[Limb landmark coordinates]
==============================
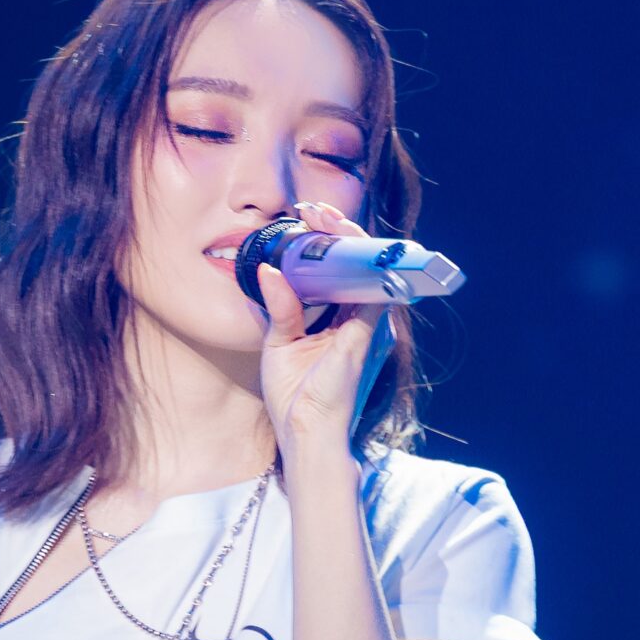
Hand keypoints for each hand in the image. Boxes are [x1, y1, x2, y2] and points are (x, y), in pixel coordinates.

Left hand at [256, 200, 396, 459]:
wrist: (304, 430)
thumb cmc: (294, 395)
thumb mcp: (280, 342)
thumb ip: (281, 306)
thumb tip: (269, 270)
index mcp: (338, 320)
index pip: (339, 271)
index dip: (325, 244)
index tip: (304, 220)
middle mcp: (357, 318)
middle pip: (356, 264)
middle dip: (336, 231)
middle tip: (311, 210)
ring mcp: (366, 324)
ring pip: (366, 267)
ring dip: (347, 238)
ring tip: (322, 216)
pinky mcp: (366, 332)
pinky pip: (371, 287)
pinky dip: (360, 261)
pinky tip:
==============================
### TASK GOAL
Check each line of the records above, and copy those that hold the word "hand".

### SOLUTION FOR THIS EXERCISE
Hand keypoints for each hand in the image. Boxes are [x1, y1, x2, y2] and points are (x, y), in pixel coordinates.
Left hand at [256, 200, 396, 459]:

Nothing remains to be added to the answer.